2008 NABJ Allison E. Fisher Scholarship Recipient

Angela Joy Bass
Biography

Angela Joy Bass is a native of Oakland, California. She is studying for her Master's in Journalism at UC Berkeley's Graduate School of Journalism. She will graduate in May 2010.

Angela used writing and activism as personal empowerment tools in her teens against the social issues that persistently ravaged her community. Her need for and love of creative written expression led her to San Francisco State University's creative writing program, where she learned how to merge distinct writing elements, and to stand up for her own voice.

While working as a community reporter in 2003 for CityFlight Newsmagazine, a Bay Area Afrocentric monthly, Bass interviewed a human rights activist who told her that anything, even journalism, could be used as a tool for positive social change. Soon after, she began to identify as an international human rights journalist with a major focus on issues impacting women, girls, and people of color.

From homelessness to homicides, Bass transcribed the scenes she witnessed in her often chaotic hometown. Her diaries and notebooks were filled with related poems, fiction, and mock news articles complete with quotes from friends and teachers. By college, she developed a stronger desire to write for wider audiences concerning issues that still plagued her life and community, which led her to the world of freelance human rights journalism.

Reporting on racial workplace discrimination in California hospitals for Bay Area Business Woman News allowed her to inform readers of how the problem adversely impacts the entire healthcare system, not just nurses and patients of color. She also learned how to balance the emotional and technical sides of covering complex social issues. With one ear, she listened to personal stories of pain; with the other, for compelling quotes.
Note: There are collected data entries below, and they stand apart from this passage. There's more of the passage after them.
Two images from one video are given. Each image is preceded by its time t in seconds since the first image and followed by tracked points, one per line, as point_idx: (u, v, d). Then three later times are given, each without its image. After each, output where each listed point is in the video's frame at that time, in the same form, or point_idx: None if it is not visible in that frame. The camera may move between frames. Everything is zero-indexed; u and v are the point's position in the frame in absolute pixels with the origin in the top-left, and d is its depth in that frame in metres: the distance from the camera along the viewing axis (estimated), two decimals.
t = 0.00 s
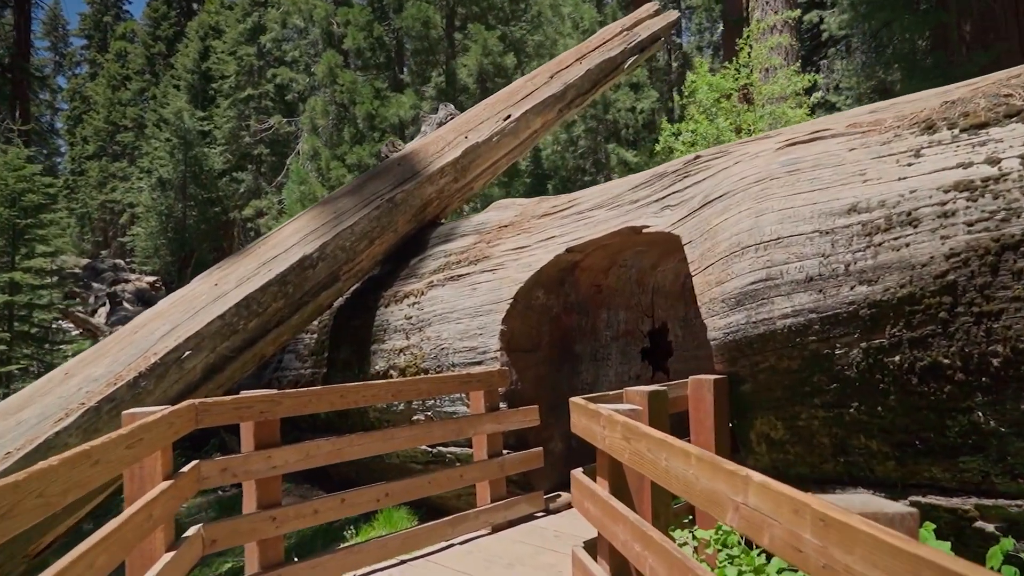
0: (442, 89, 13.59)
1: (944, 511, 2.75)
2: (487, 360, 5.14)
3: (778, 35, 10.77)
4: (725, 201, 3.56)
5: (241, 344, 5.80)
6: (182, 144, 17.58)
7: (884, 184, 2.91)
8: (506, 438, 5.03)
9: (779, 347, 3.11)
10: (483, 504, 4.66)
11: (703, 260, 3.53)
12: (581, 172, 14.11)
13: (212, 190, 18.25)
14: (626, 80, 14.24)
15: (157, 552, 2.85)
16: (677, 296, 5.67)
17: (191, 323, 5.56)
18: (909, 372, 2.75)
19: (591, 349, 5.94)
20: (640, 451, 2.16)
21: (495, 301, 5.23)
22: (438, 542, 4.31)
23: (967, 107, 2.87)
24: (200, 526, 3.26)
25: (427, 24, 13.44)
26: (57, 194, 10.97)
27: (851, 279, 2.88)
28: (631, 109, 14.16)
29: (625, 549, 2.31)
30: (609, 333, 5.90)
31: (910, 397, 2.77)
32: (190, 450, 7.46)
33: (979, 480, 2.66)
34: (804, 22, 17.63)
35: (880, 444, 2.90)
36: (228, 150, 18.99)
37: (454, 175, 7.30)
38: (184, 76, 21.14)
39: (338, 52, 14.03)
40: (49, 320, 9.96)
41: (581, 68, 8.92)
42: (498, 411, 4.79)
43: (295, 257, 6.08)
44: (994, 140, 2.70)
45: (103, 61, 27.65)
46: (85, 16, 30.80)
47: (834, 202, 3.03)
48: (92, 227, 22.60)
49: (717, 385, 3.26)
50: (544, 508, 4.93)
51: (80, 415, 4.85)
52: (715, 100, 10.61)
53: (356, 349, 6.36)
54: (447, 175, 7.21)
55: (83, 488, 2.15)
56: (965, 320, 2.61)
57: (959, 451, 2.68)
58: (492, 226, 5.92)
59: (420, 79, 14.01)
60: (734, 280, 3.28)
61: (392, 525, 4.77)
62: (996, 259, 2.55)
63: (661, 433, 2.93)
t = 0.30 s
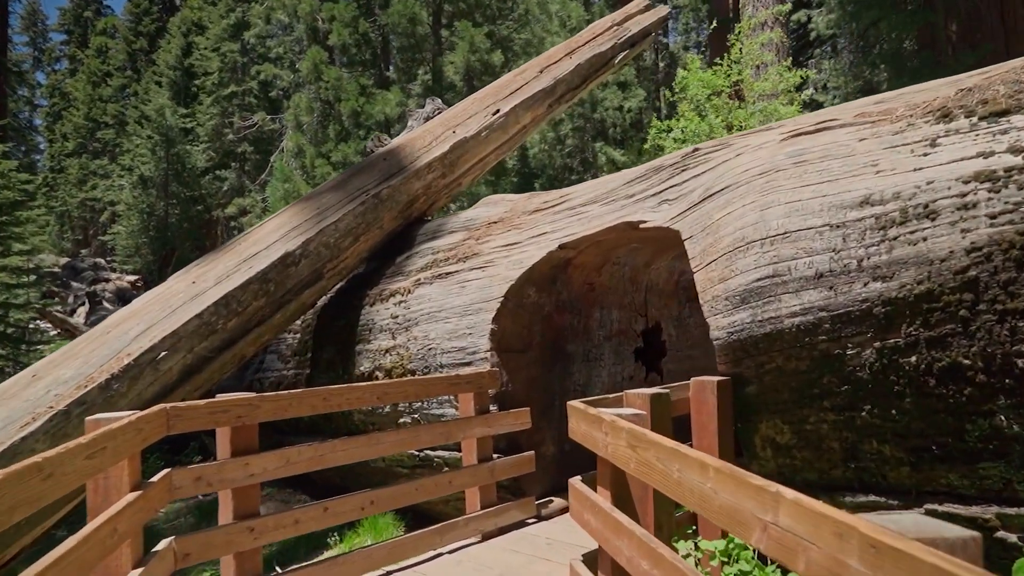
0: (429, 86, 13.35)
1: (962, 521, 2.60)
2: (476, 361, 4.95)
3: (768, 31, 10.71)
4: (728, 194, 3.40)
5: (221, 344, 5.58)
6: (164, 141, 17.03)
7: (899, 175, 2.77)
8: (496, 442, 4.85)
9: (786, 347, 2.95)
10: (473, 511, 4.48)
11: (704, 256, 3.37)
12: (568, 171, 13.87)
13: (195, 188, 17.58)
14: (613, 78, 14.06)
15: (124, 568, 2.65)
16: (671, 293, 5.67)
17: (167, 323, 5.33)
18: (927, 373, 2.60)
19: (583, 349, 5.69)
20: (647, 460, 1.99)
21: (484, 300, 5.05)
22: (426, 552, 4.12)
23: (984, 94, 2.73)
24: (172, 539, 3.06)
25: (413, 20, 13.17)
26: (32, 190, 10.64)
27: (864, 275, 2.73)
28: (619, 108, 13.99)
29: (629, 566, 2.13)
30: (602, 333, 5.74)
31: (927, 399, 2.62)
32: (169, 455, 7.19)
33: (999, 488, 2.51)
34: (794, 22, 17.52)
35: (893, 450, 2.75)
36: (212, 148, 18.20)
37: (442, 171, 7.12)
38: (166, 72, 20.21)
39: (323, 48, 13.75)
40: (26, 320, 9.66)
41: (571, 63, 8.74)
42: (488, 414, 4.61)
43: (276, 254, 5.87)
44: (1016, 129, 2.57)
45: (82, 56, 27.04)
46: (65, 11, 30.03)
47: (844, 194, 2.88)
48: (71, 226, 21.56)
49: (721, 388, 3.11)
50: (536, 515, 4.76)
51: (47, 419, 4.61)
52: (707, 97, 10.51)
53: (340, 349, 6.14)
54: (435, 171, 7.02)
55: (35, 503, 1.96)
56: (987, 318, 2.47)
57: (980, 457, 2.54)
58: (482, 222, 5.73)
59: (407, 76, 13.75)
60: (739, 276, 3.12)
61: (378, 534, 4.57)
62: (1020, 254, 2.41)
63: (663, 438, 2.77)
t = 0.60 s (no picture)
0: (417, 83, 13.08)
1: (981, 529, 2.46)
2: (467, 362, 4.79)
3: (760, 28, 10.62)
4: (731, 188, 3.27)
5: (201, 344, 5.38)
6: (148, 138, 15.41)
7: (913, 166, 2.64)
8: (487, 446, 4.70)
9: (794, 348, 2.82)
10: (464, 517, 4.33)
11: (707, 252, 3.23)
12: (557, 170, 13.59)
13: (179, 186, 16.03)
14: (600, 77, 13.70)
15: None
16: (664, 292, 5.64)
17: (145, 322, 5.13)
18: (945, 375, 2.47)
19: (577, 349, 5.51)
20: (657, 470, 1.84)
21: (475, 299, 4.89)
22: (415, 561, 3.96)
23: (1002, 82, 2.60)
24: (146, 552, 2.88)
25: (400, 17, 12.87)
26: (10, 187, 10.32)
27: (877, 272, 2.60)
28: (607, 107, 13.81)
29: None
30: (595, 333, 5.59)
31: (944, 403, 2.49)
32: (150, 460, 6.95)
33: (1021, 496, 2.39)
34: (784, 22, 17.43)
35: (907, 455, 2.62)
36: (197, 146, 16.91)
37: (431, 166, 6.95)
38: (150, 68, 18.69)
39: (310, 45, 13.47)
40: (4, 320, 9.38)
41: (562, 58, 8.60)
42: (479, 417, 4.46)
43: (260, 251, 5.68)
44: None
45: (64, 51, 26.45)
46: (47, 6, 29.40)
47: (855, 187, 2.75)
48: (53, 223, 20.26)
49: (725, 391, 2.98)
50: (528, 520, 4.61)
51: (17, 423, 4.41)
52: (700, 93, 10.42)
53: (326, 349, 5.96)
54: (423, 166, 6.85)
55: None
56: (1009, 317, 2.34)
57: (1000, 463, 2.41)
58: (472, 218, 5.57)
59: (394, 74, 13.47)
60: (744, 274, 2.98)
61: (366, 542, 4.40)
62: None
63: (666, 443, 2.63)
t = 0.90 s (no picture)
0: (404, 82, 12.81)
1: (1002, 538, 2.32)
2: (457, 362, 4.63)
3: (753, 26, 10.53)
4: (735, 181, 3.14)
5: (181, 344, 5.19)
6: (131, 136, 14.62)
7: (930, 157, 2.51)
8: (478, 449, 4.55)
9: (804, 347, 2.70)
10: (455, 523, 4.18)
11: (710, 247, 3.09)
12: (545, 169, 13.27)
13: (162, 185, 15.30)
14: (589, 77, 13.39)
15: None
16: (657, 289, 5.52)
17: (121, 321, 4.93)
18: (964, 375, 2.34)
19: (570, 349, 5.32)
20: (669, 479, 1.69)
21: (466, 297, 4.73)
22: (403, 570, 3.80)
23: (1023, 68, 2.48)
24: (118, 565, 2.70)
25: (388, 15, 12.61)
26: None
27: (892, 268, 2.47)
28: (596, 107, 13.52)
29: None
30: (589, 332, 5.43)
31: (963, 405, 2.37)
32: (130, 463, 6.70)
33: None
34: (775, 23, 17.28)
35: (923, 459, 2.49)
36: (181, 144, 16.18)
37: (419, 162, 6.77)
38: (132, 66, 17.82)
39: (296, 42, 13.19)
40: None
41: (553, 54, 8.44)
42: (470, 420, 4.30)
43: (242, 247, 5.48)
44: None
45: (44, 48, 25.88)
46: (29, 1, 28.80)
47: (869, 178, 2.62)
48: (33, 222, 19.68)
49: (730, 392, 2.85)
50: (520, 526, 4.47)
51: None
52: (693, 91, 10.32)
53: (311, 348, 5.78)
54: (412, 162, 6.67)
55: None
56: None
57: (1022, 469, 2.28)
58: (462, 215, 5.41)
59: (381, 72, 13.18)
60: (750, 270, 2.85)
61: (353, 549, 4.23)
62: None
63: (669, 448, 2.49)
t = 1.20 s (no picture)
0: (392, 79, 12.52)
1: None
2: (448, 362, 4.48)
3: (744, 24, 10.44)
4: (741, 174, 3.02)
5: (160, 344, 5.00)
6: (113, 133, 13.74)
7: (949, 148, 2.39)
8: (468, 452, 4.40)
9: (814, 347, 2.57)
10: (445, 530, 4.03)
11: (714, 243, 2.96)
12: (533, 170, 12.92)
13: (146, 183, 14.27)
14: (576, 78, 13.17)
15: None
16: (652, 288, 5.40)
17: (97, 319, 4.74)
18: (986, 377, 2.22)
19: (563, 350, 5.18)
20: (687, 491, 1.55)
21: (456, 296, 4.58)
22: None
23: None
24: None
25: (376, 12, 12.36)
26: None
27: (909, 264, 2.36)
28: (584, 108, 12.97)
29: None
30: (583, 332, 5.29)
31: (984, 408, 2.25)
32: (108, 467, 6.45)
33: None
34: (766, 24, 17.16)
35: (941, 466, 2.37)
36: (164, 142, 15.60)
37: (408, 158, 6.59)
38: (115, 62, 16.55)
39: (282, 39, 12.87)
40: None
41: (544, 50, 8.24)
42: (462, 423, 4.15)
43: (224, 244, 5.30)
44: None
45: (23, 45, 25.26)
46: None
47: (882, 170, 2.50)
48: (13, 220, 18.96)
49: (737, 395, 2.72)
50: (513, 532, 4.33)
51: None
52: (684, 90, 10.23)
53: (296, 348, 5.61)
54: (400, 158, 6.50)
55: None
56: None
57: None
58: (452, 212, 5.26)
59: (368, 70, 12.88)
60: (757, 267, 2.73)
61: (339, 556, 4.07)
62: None
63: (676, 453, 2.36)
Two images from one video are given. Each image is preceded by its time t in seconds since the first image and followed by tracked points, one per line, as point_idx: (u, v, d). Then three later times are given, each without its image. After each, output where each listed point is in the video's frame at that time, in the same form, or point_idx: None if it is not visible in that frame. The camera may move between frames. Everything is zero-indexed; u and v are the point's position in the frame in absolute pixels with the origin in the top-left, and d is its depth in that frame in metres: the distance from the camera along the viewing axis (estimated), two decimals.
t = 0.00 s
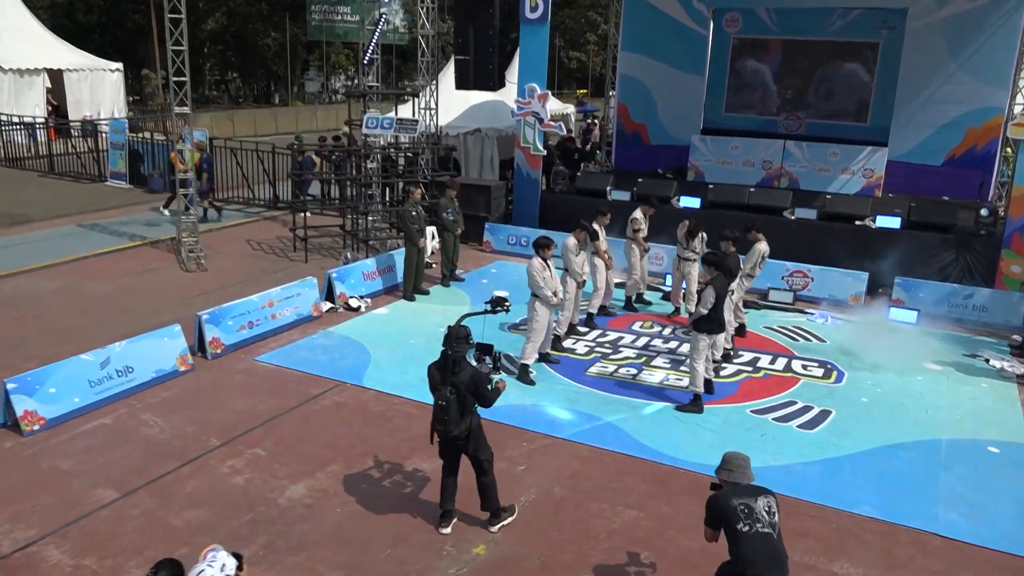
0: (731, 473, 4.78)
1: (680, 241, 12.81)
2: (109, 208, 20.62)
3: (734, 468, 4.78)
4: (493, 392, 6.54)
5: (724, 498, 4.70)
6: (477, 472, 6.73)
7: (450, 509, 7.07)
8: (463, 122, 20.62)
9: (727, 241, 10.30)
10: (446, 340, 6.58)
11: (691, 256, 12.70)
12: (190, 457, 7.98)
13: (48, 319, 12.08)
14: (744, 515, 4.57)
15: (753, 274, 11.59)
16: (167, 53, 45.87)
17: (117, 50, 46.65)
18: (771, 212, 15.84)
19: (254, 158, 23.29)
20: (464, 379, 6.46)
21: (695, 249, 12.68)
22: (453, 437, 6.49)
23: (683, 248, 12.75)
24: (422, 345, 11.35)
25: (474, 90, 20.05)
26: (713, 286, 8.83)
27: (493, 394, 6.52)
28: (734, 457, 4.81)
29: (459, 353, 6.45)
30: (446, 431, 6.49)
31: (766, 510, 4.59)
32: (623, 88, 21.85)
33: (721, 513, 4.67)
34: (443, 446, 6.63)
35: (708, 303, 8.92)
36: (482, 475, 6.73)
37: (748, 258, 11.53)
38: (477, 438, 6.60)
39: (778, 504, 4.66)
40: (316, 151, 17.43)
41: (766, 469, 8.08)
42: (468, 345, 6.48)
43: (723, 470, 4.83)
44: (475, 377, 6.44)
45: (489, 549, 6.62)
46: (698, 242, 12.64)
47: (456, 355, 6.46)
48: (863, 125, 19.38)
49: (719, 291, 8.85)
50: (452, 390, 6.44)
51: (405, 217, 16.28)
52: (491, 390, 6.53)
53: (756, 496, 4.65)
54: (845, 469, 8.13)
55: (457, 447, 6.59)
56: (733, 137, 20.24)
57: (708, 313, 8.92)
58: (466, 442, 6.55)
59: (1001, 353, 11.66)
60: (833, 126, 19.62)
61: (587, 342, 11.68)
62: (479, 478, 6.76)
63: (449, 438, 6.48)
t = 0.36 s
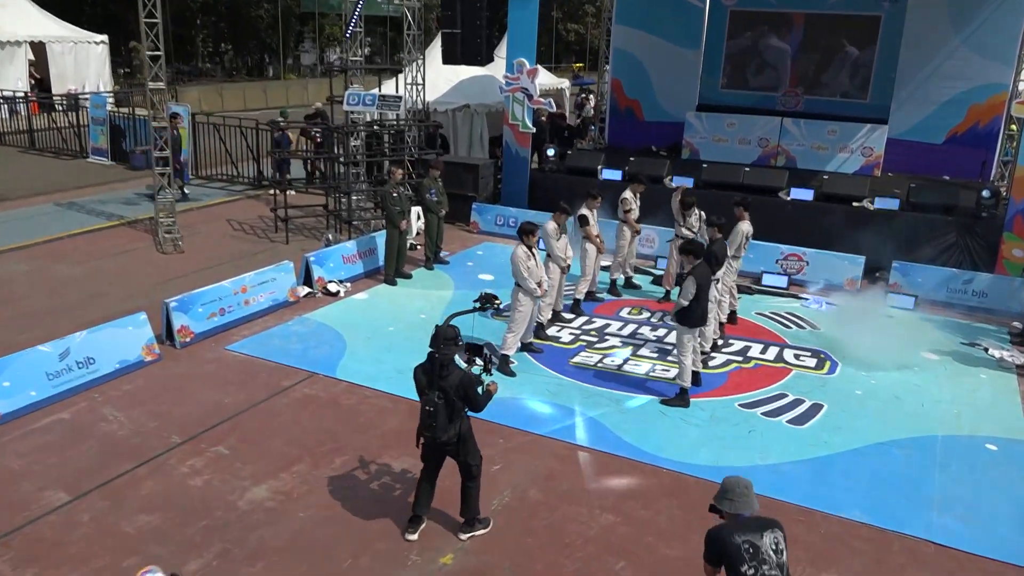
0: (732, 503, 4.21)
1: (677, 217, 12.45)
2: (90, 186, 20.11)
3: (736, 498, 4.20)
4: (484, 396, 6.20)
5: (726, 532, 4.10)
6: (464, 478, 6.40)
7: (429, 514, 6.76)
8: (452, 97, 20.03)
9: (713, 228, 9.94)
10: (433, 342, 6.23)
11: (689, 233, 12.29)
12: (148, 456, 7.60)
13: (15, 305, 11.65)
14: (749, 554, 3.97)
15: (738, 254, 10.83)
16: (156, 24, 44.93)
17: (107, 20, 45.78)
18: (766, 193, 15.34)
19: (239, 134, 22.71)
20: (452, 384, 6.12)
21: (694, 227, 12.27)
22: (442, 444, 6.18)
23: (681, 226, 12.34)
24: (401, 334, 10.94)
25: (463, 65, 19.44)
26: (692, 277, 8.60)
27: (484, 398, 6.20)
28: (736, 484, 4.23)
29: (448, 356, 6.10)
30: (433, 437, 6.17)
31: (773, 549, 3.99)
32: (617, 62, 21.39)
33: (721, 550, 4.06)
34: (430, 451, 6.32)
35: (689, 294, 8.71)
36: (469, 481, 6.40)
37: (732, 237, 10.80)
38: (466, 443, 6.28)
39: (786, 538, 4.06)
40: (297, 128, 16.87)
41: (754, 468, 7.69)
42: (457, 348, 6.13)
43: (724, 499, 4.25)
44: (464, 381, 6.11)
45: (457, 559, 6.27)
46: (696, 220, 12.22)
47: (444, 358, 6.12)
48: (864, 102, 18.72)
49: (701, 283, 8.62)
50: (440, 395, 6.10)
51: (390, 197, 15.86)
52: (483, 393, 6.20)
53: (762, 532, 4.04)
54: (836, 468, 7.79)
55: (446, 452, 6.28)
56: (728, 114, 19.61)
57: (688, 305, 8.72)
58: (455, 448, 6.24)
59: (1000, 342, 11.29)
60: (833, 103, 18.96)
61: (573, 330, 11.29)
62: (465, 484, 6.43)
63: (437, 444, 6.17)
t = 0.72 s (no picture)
0: (727, 546, 3.77)
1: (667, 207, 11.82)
2: (65, 167, 19.62)
3: (731, 539, 3.77)
4: (467, 405, 5.78)
5: None
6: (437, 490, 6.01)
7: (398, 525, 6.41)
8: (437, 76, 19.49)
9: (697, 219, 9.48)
10: (412, 345, 5.80)
11: (677, 223, 11.60)
12: (99, 461, 7.26)
13: None
14: None
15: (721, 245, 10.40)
16: None
17: None
18: (757, 177, 14.91)
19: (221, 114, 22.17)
20: (432, 393, 5.70)
21: (684, 216, 11.54)
22: (420, 454, 5.80)
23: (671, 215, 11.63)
24: (373, 326, 10.57)
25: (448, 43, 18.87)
26: (671, 270, 8.22)
27: (466, 407, 5.77)
28: (729, 523, 3.81)
29: (427, 363, 5.67)
30: (412, 447, 5.78)
31: None
32: (607, 39, 20.87)
33: None
34: (408, 461, 5.94)
35: (669, 288, 8.31)
36: (441, 493, 6.01)
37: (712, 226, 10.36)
38: (446, 454, 5.89)
39: None
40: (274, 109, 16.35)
41: (733, 474, 7.35)
42: (437, 353, 5.69)
43: (717, 541, 3.81)
44: (444, 389, 5.68)
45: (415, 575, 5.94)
46: (686, 209, 11.50)
47: (422, 364, 5.68)
48: (860, 83, 18.16)
49: (681, 276, 8.25)
50: (419, 404, 5.69)
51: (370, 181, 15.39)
52: (466, 402, 5.78)
53: None
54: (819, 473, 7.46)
55: (425, 462, 5.90)
56: (721, 94, 19.11)
57: (667, 300, 8.33)
58: (434, 458, 5.86)
59: (993, 335, 10.96)
60: (827, 84, 18.40)
61: (553, 322, 10.91)
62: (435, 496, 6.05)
63: (415, 455, 5.78)
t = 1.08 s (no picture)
0: None
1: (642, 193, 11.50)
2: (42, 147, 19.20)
3: None
4: (431, 416, 5.38)
5: None
6: (397, 503, 5.64)
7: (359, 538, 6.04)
8: (423, 55, 19.00)
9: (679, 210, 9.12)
10: (374, 352, 5.43)
11: (657, 210, 11.28)
12: (46, 464, 6.93)
13: None
14: None
15: (704, 235, 10.07)
16: None
17: None
18: (747, 160, 14.49)
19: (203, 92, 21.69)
20: (393, 402, 5.31)
21: (661, 203, 11.28)
22: (381, 467, 5.41)
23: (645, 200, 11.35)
24: (345, 318, 10.22)
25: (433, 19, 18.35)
26: (648, 264, 7.88)
27: (431, 418, 5.37)
28: None
29: (390, 370, 5.30)
30: (371, 460, 5.39)
31: None
32: (598, 15, 20.30)
33: None
34: (368, 474, 5.55)
35: (646, 284, 7.97)
36: (401, 506, 5.64)
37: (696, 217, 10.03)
38: (408, 466, 5.51)
39: None
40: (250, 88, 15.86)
41: (708, 480, 7.04)
42: (401, 360, 5.32)
43: None
44: (407, 399, 5.29)
45: None
46: (663, 194, 11.25)
47: (385, 372, 5.31)
48: (858, 61, 17.68)
49: (658, 272, 7.90)
50: (379, 413, 5.30)
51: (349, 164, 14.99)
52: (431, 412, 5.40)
53: None
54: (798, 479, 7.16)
55: (386, 475, 5.51)
56: (714, 73, 18.68)
57: (643, 296, 8.00)
58: (396, 471, 5.48)
59: (986, 327, 10.63)
60: (822, 62, 17.93)
61: (531, 314, 10.55)
62: (395, 509, 5.69)
63: (375, 467, 5.39)
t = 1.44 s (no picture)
0: None
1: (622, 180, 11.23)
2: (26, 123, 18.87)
3: None
4: (386, 430, 4.93)
5: None
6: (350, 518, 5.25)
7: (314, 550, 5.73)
8: (413, 31, 18.52)
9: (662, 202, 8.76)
10: (325, 360, 4.94)
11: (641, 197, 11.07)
12: None
13: None
14: None
15: (689, 226, 9.75)
16: None
17: None
18: (743, 144, 14.06)
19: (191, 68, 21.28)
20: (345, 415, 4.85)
21: (643, 190, 11.11)
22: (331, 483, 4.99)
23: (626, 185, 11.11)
24: (319, 310, 9.92)
25: None
26: (625, 261, 7.54)
27: (386, 432, 4.92)
28: None
29: (341, 382, 4.83)
30: (321, 475, 4.96)
31: None
32: None
33: None
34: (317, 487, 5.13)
35: (623, 281, 7.63)
36: (354, 521, 5.26)
37: (682, 207, 9.68)
38: (360, 480, 5.09)
39: None
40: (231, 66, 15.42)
41: (681, 489, 6.80)
42: (354, 371, 4.84)
43: None
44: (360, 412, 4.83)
45: None
46: (644, 180, 11.05)
47: (336, 383, 4.83)
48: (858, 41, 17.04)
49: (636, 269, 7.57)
50: (330, 427, 4.85)
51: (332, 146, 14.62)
52: (386, 426, 4.94)
53: None
54: (778, 487, 6.86)
55: (337, 490, 5.09)
56: (713, 51, 18.23)
57: (621, 293, 7.66)
58: (348, 485, 5.05)
59: (982, 322, 10.28)
60: (822, 42, 17.35)
61: (511, 305, 10.24)
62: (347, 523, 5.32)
63: (324, 482, 4.96)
Bass has always possessed the spirit of one who expects to affect positive social change. She gravitated to the Black Student Union (BSU) during her sophomore year of college, where she co-worked to mobilize the student body for positive change on and off campus.

Through BSU, she found her way to Oakland's Ella Baker Center for Human Rights (EBC), and joined their youth organization, 510 Connection (now Silence the Violence). EBC exposed her to various empowerment strategies, such as practicing conflict resolution to quell turf wars between east, west, and north Oakland youth; rallying downtown at city hall against the construction of a new juvenile detention center; and creating anti-violence art and music.

Social change organizations helped broaden her views on issues and their solutions, but what initially drew her to activism—the foundation of her journalistic work today—was a need to counter the instances during which she felt vocally, economically, and educationally disempowered.

"I feared living a marginalized life of voicelessness, poverty, and ignorance," she says. "Undercurrents of condoned sexual violence in my community also motivated me to find my voice against it all. And it motivated me to inform other women and girls of color how to combat these issues as well."

In late-2007, Bass completed the news internship at KPFA Radio in Berkeley, which led to an unpaid position as a Saturday evening news reporter, where she produced stories on such topics as female genital mutilation, political unrest in Pakistan, and the systematic killing of women and girls in Latin America known as femicide. Covering such issues gave her the chance to again merge journalism with activism, bringing her closer to her goal of becoming an international human rights journalist.

As a teen, she was drawn to the hip-but-intelligent newsweekly, The San Francisco Bay Guardian, and pored over the latest issues during early morning train rides to school. In May 2007, she completed The Guardian's five-month editorial news internship, during which she contributed feature articles and women's resource lists, covered press conferences on human trafficking and the city's ban on alcohol at street fairs, and assisted the investigative reporter with research.

Freelancing for Oakland Magazine and the San Francisco Bay View helped to define her personal writing style, while her stint in September 2007 as a reporter at the small-town Martinez News-Gazette exposed her to the rigors of daily newspaper reporting.

After years of devouring magazines, Bass finally came full-circle when she began working as a full-time editorial intern in November 2007 at Via Magazine, the west coast's AAA travel publication. There, she participated in the daily operations of a 3.5 million-circulation publication—from story conception and stages of editing, to cover design and fact-checking.

Although proud of her accomplishments, her purpose never rests. Each experience has increased her skills and confidence a thousandfold as a journalist today. But tomorrow, she sees herself reporting from Guatemala on femicide for National Geographic and National Public Radio. Her enduring purpose is to confront human rights abuses by kindling awareness, social responsibility, and action across every demographic via journalism.

Like the human rights activist she interviewed three and a half years ago, she hopes her work will benefit all of humanity, even if just by giving others something to think about. To achieve this, she has chosen to take her skills to the next level by studying for her Master's in Journalism at UC Berkeley's Graduate School Journalism. She will graduate in May 2010.